I like All Media Grabber -- I keep a copy installed in my XP Mode VM -- but installation is a small bit of a PITA, which is why I keep it there & not here in win7 64.
"mscomctl.ocx" is the name of the file that causes a small problem, more an inconvenience really, in this old fashioned VB app -- that Visual Basic part is why it's banished to the XP VM. Developers -- If you must use mscomctl.ocx stick it in Windows' system folder & register it there [System32 in 32 bit Windows, SysWOW64 in 64 bit], NOT in the app's program folder, where if you ever remove, or move All Media Grabber you'll just broken every other VB app that uses the file, & a good many do use that particular file. Reversing that change means dragging or copying the file from the "AllMedia Grabber" folder to the system folder & (re)registering it with Windows -- currently it seems to be the latest version, but Windows will warn you if there's already an existing copy so you can check which is newer. Registering 32 bit files isn't *too* bad -- there's all sorts of info, tips & tools on-line... I use Regdrop.exe, an older app, that only works with 32 bit files BTW, that I have on the desktop where I can just drag files from Windows' Explorer on top of it. There are several places to download a copy if you use Google.

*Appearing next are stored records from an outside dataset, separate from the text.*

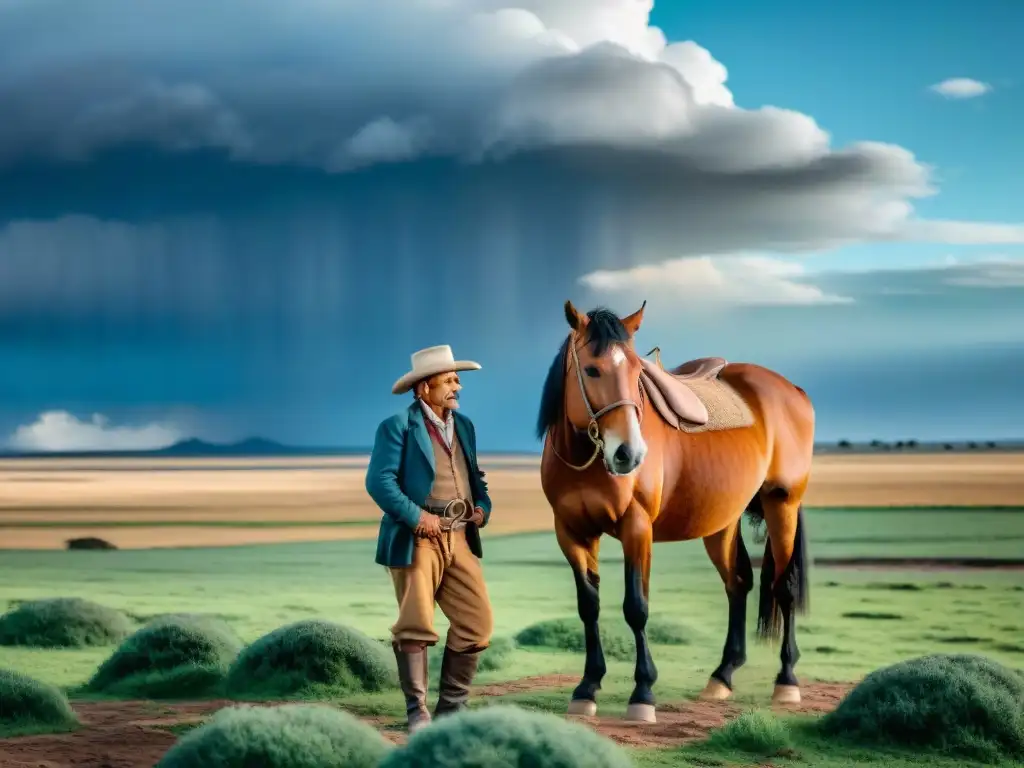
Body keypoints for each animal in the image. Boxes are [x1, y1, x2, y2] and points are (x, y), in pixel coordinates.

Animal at [536, 299, 815, 720]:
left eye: (637, 372)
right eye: (591, 369)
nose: (629, 453)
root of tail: (793, 391)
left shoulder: (637, 528)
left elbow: (636, 607)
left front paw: (642, 693)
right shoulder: (571, 532)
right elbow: (589, 607)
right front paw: (587, 687)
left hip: (781, 504)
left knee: (784, 587)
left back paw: (787, 682)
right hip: (721, 522)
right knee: (738, 583)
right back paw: (722, 676)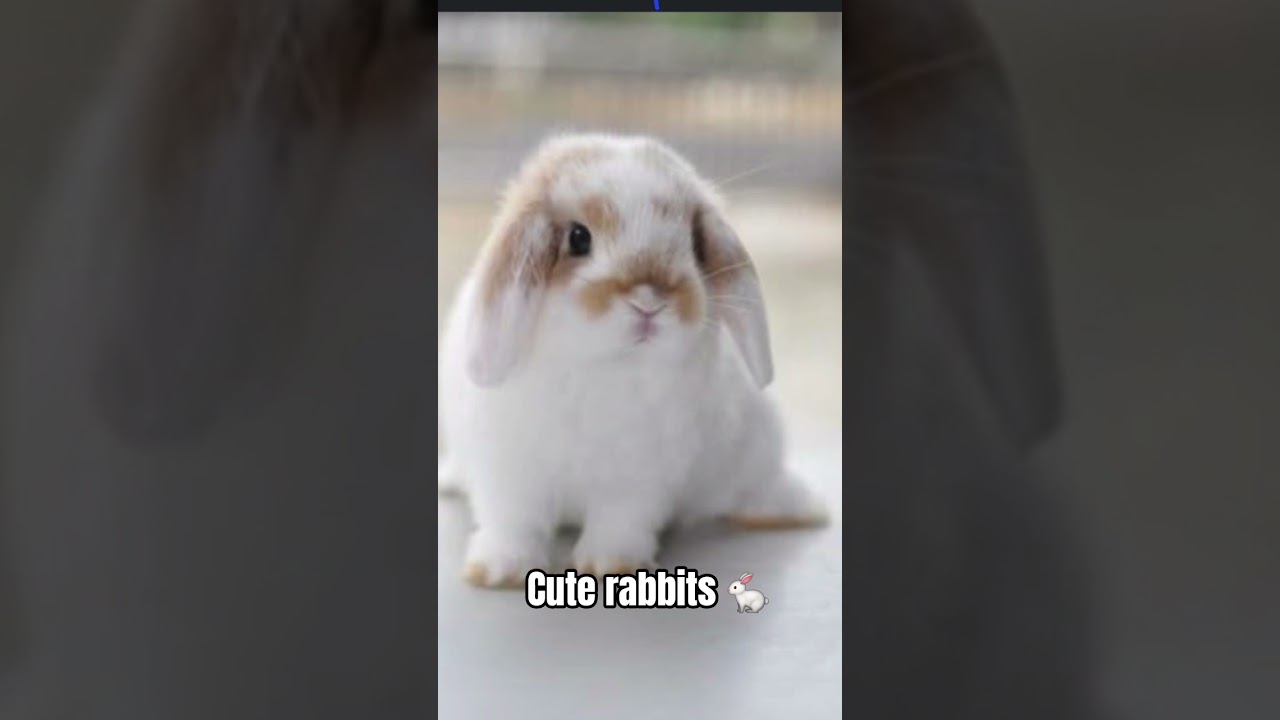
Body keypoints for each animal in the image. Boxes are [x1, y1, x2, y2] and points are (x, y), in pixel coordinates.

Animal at [437, 133, 828, 588]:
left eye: (693, 242)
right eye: (578, 237)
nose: (649, 301)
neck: (605, 367)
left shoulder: (639, 480)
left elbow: (619, 522)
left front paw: (611, 566)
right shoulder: (507, 473)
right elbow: (513, 523)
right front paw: (498, 572)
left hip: (757, 450)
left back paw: (798, 509)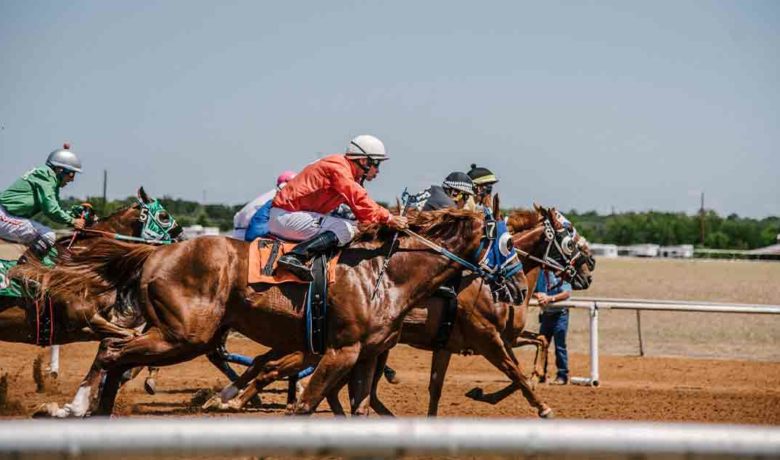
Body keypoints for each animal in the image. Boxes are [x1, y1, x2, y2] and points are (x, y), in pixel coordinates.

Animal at [29, 208, 505, 417]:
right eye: (504, 240)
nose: (511, 288)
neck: (384, 275)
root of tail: (159, 252)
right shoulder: (341, 352)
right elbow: (305, 405)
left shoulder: (366, 357)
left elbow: (358, 410)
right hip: (185, 335)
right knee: (113, 352)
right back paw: (78, 406)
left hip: (181, 333)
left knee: (115, 351)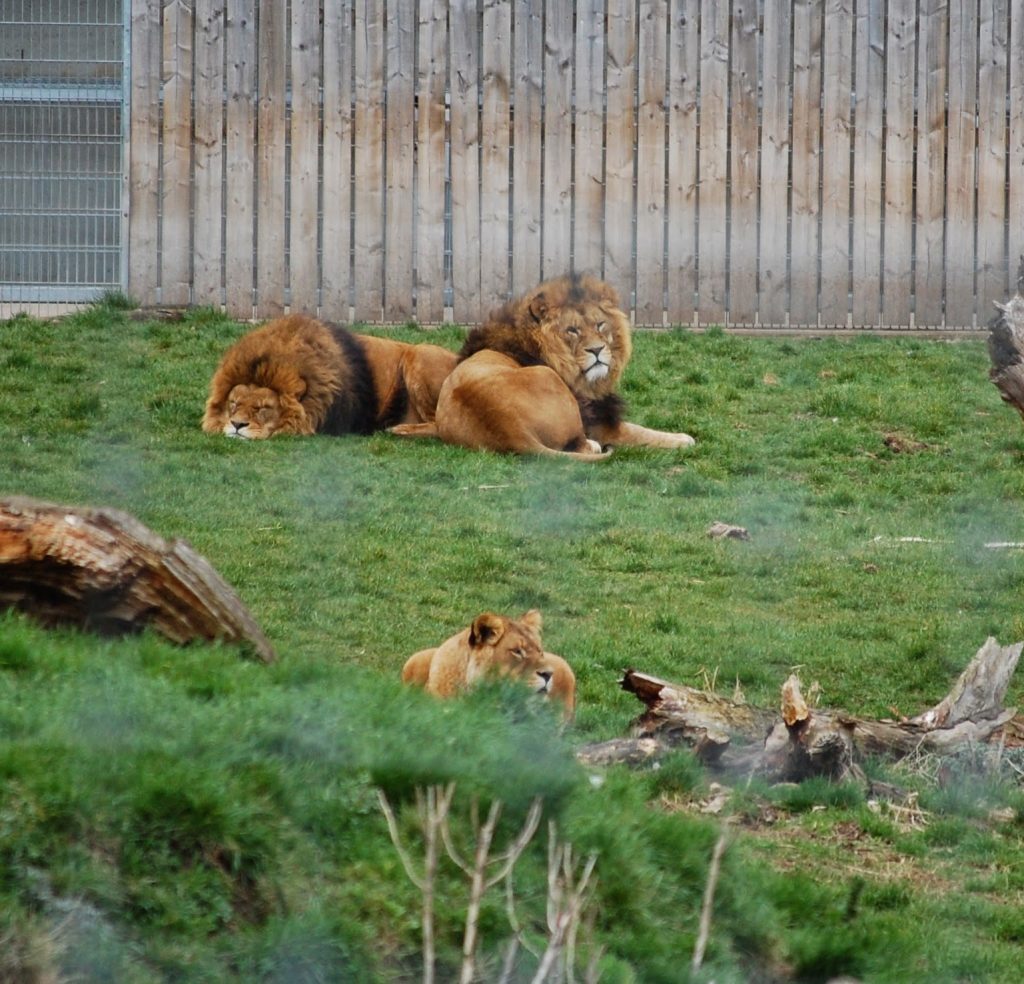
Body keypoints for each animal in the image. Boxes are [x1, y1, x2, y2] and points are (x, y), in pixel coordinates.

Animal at [202, 314, 458, 439]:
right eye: (233, 404)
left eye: (263, 408)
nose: (237, 425)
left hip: (419, 353)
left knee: (439, 425)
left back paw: (399, 430)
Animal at [389, 274, 695, 458]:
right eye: (572, 330)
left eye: (600, 325)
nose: (597, 350)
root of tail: (508, 427)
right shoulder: (601, 425)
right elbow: (642, 432)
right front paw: (683, 439)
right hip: (549, 381)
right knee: (581, 446)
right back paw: (595, 447)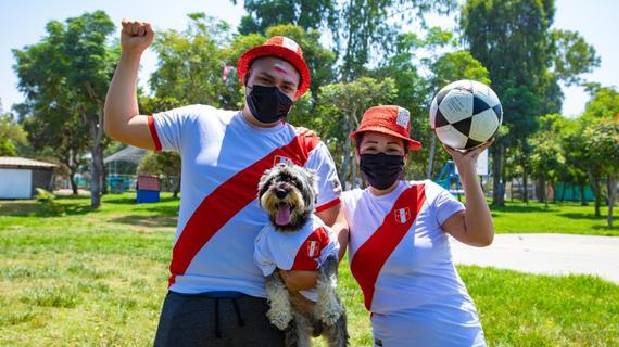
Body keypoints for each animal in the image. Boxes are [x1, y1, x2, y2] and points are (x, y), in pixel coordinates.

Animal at [256, 165, 348, 347]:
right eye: (272, 181)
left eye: (294, 181)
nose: (281, 191)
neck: (290, 229)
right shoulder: (267, 262)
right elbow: (275, 290)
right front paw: (280, 315)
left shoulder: (328, 253)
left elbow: (327, 282)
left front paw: (330, 310)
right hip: (298, 330)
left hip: (338, 330)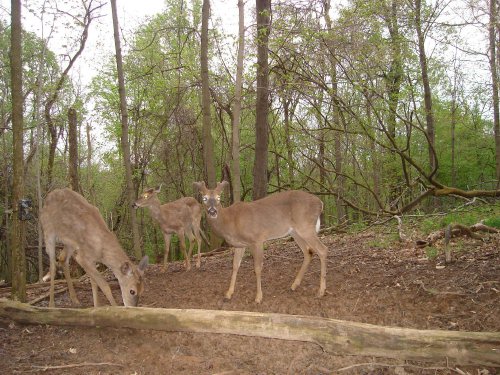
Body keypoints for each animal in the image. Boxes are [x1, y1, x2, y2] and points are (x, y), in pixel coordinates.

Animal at [192, 181, 328, 306]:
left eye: (218, 197)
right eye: (204, 198)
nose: (212, 211)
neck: (230, 221)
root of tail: (320, 203)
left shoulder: (257, 239)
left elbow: (257, 268)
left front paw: (258, 297)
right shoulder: (240, 245)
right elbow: (235, 265)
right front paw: (228, 293)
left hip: (305, 226)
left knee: (322, 250)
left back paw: (321, 291)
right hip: (295, 232)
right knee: (308, 252)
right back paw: (294, 285)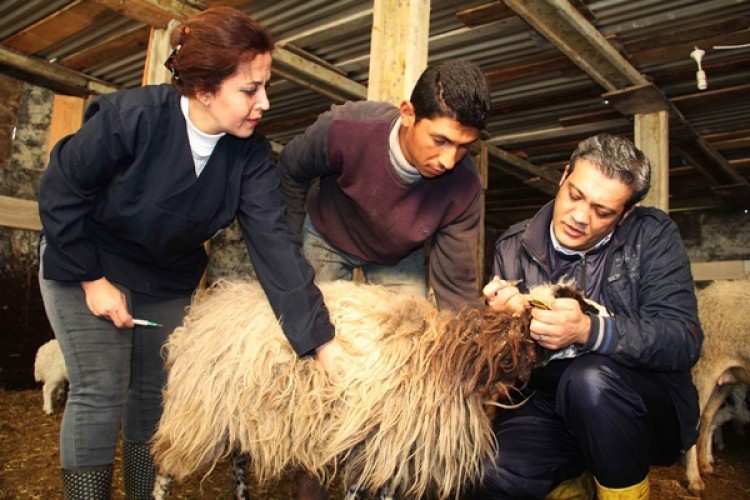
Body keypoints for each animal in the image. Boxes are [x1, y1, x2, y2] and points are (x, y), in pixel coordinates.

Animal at [150, 280, 544, 498]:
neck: (446, 351)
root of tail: (203, 312)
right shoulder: (379, 438)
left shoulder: (388, 444)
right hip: (197, 414)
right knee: (166, 466)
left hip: (241, 416)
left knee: (238, 462)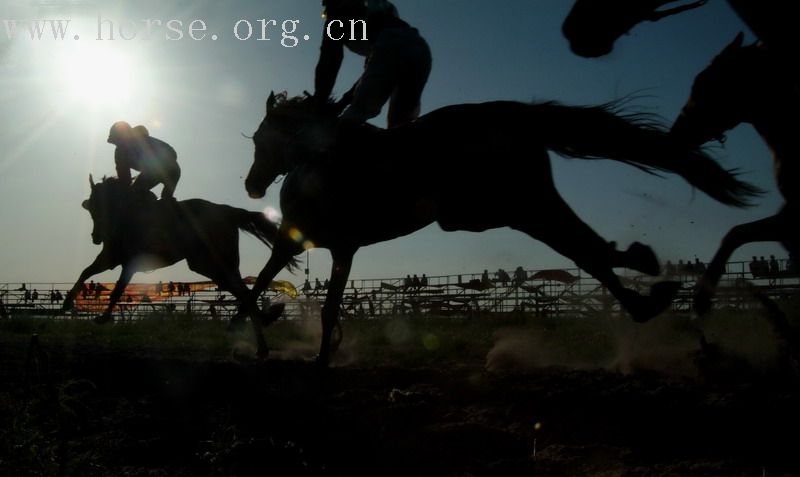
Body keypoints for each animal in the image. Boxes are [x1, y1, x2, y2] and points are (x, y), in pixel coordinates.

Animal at [62, 175, 290, 354]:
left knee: (242, 291)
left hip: (215, 262)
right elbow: (86, 272)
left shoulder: (130, 263)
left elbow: (118, 288)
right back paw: (264, 330)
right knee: (241, 290)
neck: (128, 217)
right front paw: (67, 303)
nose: (96, 237)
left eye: (106, 204)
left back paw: (262, 337)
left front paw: (103, 317)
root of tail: (227, 211)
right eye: (92, 207)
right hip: (208, 264)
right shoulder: (110, 258)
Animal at [244, 91, 756, 364]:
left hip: (501, 206)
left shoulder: (340, 247)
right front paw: (269, 338)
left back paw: (643, 278)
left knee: (580, 246)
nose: (251, 184)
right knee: (583, 246)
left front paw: (311, 355)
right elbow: (264, 288)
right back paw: (645, 288)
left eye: (260, 139)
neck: (318, 162)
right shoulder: (308, 246)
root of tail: (510, 112)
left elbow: (311, 302)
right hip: (512, 204)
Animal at [672, 34, 796, 316]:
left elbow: (735, 233)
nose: (676, 131)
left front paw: (702, 297)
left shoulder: (791, 220)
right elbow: (736, 233)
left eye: (703, 83)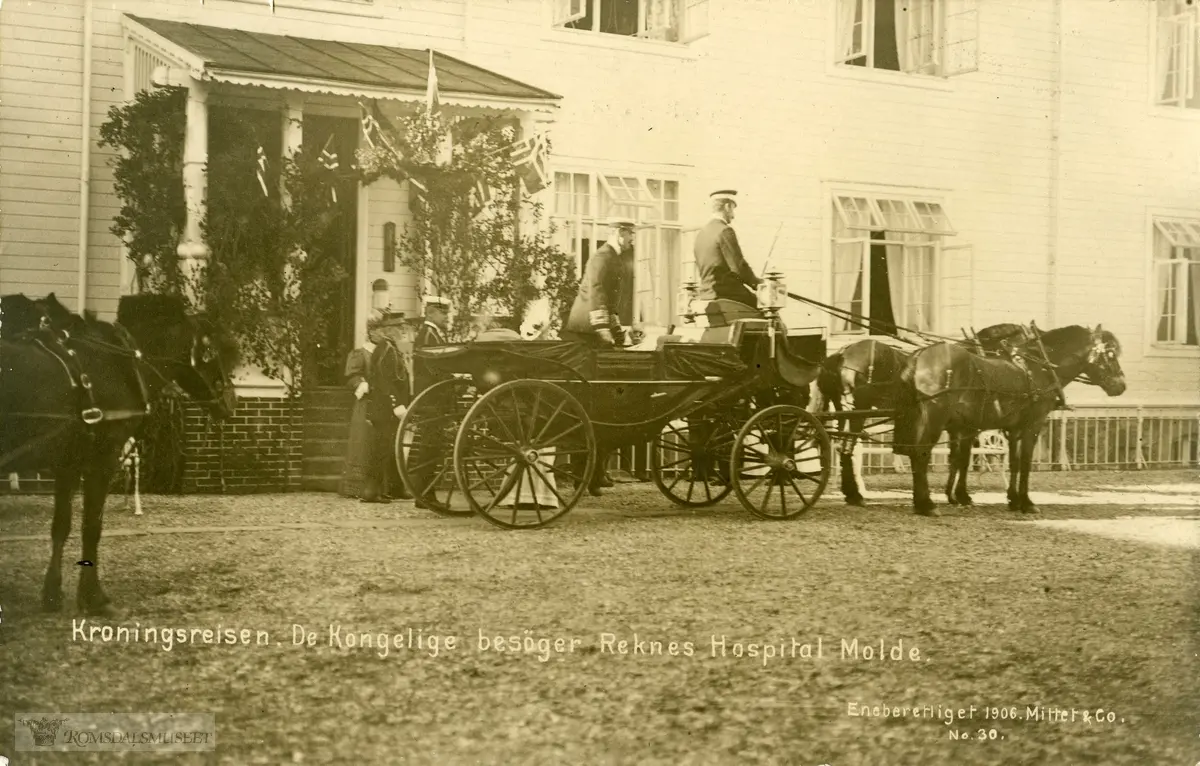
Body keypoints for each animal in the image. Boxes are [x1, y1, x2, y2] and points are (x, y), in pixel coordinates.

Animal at [0, 294, 236, 619]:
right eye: (215, 352)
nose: (230, 402)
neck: (117, 364)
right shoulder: (102, 461)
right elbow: (91, 528)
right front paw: (94, 597)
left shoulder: (68, 464)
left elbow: (61, 526)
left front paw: (52, 594)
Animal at [816, 326, 1032, 506]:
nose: (1025, 375)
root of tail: (841, 353)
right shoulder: (966, 426)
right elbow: (962, 458)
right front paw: (960, 495)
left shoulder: (956, 426)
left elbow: (956, 457)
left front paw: (953, 494)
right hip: (857, 410)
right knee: (847, 447)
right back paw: (855, 494)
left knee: (842, 446)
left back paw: (852, 493)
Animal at [897, 326, 1128, 518]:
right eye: (1110, 354)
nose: (1121, 386)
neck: (1040, 368)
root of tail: (921, 355)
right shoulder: (1032, 426)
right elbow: (1025, 462)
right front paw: (1026, 502)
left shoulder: (1012, 429)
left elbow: (1013, 463)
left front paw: (1014, 499)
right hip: (935, 418)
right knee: (921, 454)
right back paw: (926, 504)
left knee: (916, 454)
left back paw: (921, 502)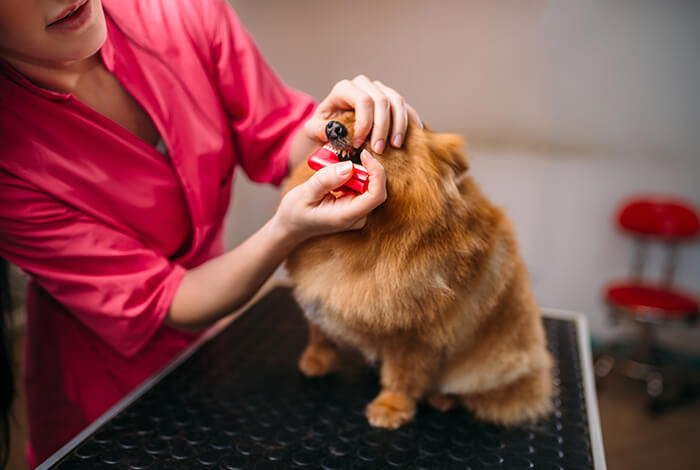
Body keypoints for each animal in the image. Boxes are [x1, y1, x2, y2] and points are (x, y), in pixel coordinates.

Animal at [284, 111, 552, 430]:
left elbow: (402, 375)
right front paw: (315, 359)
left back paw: (443, 398)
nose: (332, 127)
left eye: (378, 131)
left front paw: (390, 407)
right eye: (345, 113)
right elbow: (319, 331)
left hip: (496, 367)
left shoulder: (414, 333)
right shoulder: (321, 287)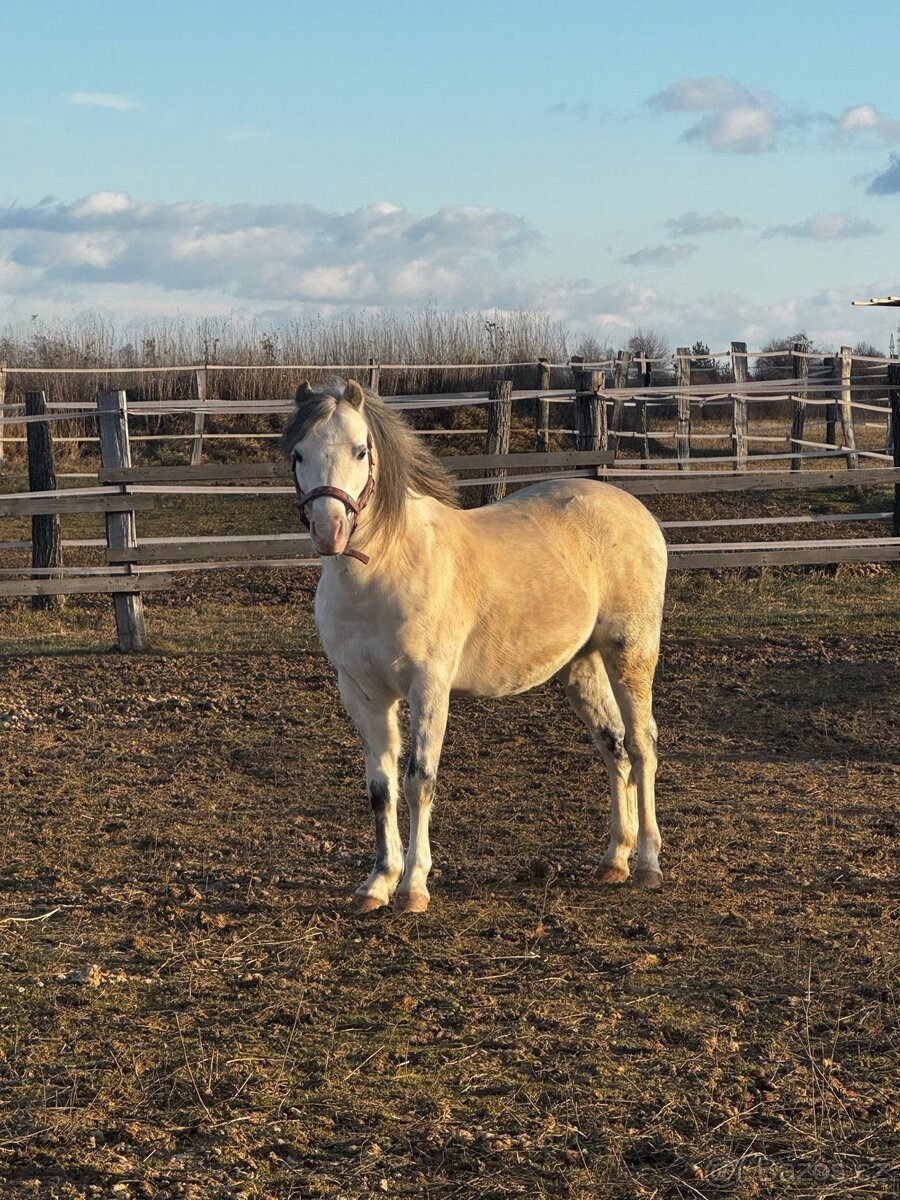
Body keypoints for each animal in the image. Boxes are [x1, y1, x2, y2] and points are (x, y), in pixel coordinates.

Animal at [285, 378, 668, 913]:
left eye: (360, 450)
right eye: (298, 454)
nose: (329, 531)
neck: (383, 570)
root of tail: (635, 511)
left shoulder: (429, 687)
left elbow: (418, 781)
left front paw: (413, 887)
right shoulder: (362, 693)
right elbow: (381, 787)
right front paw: (377, 883)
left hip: (630, 653)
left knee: (641, 744)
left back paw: (648, 863)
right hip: (581, 665)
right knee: (613, 746)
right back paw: (615, 859)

Now to the reason I tend to banish VB apps in the 1st place... As I said I already have an older copy of All Media Grabber in my XP Mode VM, which meant I'd have to monitor the install in a win7 32 VM if I was going to monitor it. Win7 can sometimes have a small fit behind the scenes when you add a VB app like this, & in this case it showed up as roughly 150,000 registry entries recorded as being deleted. It's not as drastic as it sounds -- schema related keys can sometimes be created &/or deleted in huge numbers, but after a restart they will not show up in regedit, leading me to believe they're temporary. Regardless, I like to avoid the wear & tear on the registry if/when I can. I also suspect at least some of the effects linger in .NET, where Microsoft tries to handle VB nowadays, but realistically I've never examined each one of those 150k or so registry entries to make sure -- it's more than enough of a burden just trying to read text files that large, particularly in a VM, where that kind of volume regularly crashes my monitoring apps.
I tried BTW to see if there was an easier way of fixing the mscomctl.ocx thing, but it's not included in the VB runtime from microsoft.com, where a search on mscomctl.ocx comes up with a hotfix that doesn't include the latest version, & it doesn't work to change anything anyway in that win7 32 VM where All Media Grabber was installed.